‘Underground’ Abortions In Kenya Lead To High Rates Of Complications, Strain Health System

In a Mother Jones opinion piece, journalist Alex Park writes that in Kenya, “keeping abortions underground has led to an incredible rate of complications, putting a strain on an already overburdened health care system.” According to a report (.pdf) by the Kenyan Ministry of Health, “one change could go a long way toward reducing stress on a hugely overburdened system: allowing more women to have an abortion,” he writes, noting, “Though Kenyans reconsidered an existing abortion ban when writing their 2010 constitution, the nation’s top legal document still virtually forbids the procedure.” Noting that “[i]n 2012, almost 120,000 Kenyan women, or more than a third of all women who underwent [abortion], experienced complications,” Park adds, “The vast majority of these complications, the researchers found, followed ‘unsafe abortions’ carried out by untrained people or ‘in an environment that does not conform to minimal medical standards.'”

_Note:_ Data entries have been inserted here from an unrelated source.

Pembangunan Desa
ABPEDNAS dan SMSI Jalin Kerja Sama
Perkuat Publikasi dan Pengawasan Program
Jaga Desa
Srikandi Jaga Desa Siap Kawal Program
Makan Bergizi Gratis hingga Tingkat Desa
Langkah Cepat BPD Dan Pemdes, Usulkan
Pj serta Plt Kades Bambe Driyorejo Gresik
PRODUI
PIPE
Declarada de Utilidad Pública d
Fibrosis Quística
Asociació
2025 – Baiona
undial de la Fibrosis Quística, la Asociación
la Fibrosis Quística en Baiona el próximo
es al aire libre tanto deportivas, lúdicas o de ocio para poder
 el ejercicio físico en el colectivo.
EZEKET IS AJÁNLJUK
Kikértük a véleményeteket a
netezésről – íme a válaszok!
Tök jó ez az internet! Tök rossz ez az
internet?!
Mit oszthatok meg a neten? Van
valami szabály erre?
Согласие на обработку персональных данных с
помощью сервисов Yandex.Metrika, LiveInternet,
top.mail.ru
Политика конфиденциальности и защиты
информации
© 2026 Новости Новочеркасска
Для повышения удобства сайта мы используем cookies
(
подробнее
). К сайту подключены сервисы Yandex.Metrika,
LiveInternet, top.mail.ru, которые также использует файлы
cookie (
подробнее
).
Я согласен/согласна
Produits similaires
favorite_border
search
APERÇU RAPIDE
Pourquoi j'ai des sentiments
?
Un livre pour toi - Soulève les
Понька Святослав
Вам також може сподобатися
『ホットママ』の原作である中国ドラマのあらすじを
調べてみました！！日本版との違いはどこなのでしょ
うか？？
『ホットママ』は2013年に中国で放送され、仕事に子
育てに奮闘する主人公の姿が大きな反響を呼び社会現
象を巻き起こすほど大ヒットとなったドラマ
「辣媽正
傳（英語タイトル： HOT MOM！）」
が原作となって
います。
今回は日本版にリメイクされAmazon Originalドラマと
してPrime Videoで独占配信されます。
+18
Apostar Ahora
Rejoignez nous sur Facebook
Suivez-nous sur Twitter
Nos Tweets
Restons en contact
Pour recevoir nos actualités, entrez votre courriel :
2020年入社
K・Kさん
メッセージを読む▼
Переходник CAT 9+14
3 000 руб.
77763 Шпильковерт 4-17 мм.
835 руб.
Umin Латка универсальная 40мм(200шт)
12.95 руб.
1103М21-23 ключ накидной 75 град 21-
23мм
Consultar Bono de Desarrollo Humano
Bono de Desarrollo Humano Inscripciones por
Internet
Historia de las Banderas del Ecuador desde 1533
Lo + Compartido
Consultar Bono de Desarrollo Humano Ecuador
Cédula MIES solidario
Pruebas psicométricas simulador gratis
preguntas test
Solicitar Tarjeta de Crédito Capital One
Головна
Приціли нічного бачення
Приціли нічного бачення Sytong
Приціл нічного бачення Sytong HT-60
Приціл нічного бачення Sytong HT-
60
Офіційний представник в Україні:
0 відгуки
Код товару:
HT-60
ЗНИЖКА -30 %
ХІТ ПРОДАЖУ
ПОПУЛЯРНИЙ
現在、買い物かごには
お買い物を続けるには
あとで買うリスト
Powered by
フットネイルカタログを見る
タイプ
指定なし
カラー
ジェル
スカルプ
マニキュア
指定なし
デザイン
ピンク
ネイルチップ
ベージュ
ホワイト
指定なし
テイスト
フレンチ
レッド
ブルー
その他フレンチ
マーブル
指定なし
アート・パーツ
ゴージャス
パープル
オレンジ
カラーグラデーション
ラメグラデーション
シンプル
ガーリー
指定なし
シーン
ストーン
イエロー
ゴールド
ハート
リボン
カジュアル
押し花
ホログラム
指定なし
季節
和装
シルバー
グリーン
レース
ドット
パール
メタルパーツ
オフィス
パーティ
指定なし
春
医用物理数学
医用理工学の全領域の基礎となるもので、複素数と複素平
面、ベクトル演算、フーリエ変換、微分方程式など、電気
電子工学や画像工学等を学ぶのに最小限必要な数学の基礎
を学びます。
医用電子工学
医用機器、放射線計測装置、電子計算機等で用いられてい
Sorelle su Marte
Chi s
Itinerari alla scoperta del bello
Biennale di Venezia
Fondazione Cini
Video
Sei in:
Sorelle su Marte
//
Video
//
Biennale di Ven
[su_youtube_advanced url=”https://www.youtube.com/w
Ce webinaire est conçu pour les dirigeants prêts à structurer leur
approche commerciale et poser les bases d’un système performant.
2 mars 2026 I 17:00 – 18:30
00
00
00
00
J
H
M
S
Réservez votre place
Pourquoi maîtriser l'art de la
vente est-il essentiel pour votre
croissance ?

“Out of 100,000 unsafe abortions in Kenya today, the researchers estimated, 266 women die,” according to Park. “That rate is lower than the [WHO’s] estimate for all of sub-Saharan Africa (520 deaths per 100,000 unsafe abortions), but far higher than in developed regions, where the rate is estimated to be 30 per 100,000,” he notes, and writes, “Loosening the virtual abortion ban may not end Kenya’s flood of post-abortion complications overnight, but it could save innumerable lives.” He highlights Ethiopia as an example, noting a “legislature decriminalized abortion under certain conditions” in 2004, and “as of 2008, the rate of abortion-related complications in Ethiopia was only 20 percent — still high, but far lower than in Kenya.” However, “the real takeaway from this study, and why U.S. states pondering their own supercharged abortion restrictions should pay attention, is how unsafe abortions harm more than just the women on whom they are performed” because caring for women who have complications puts a strain on health system resources (8/24).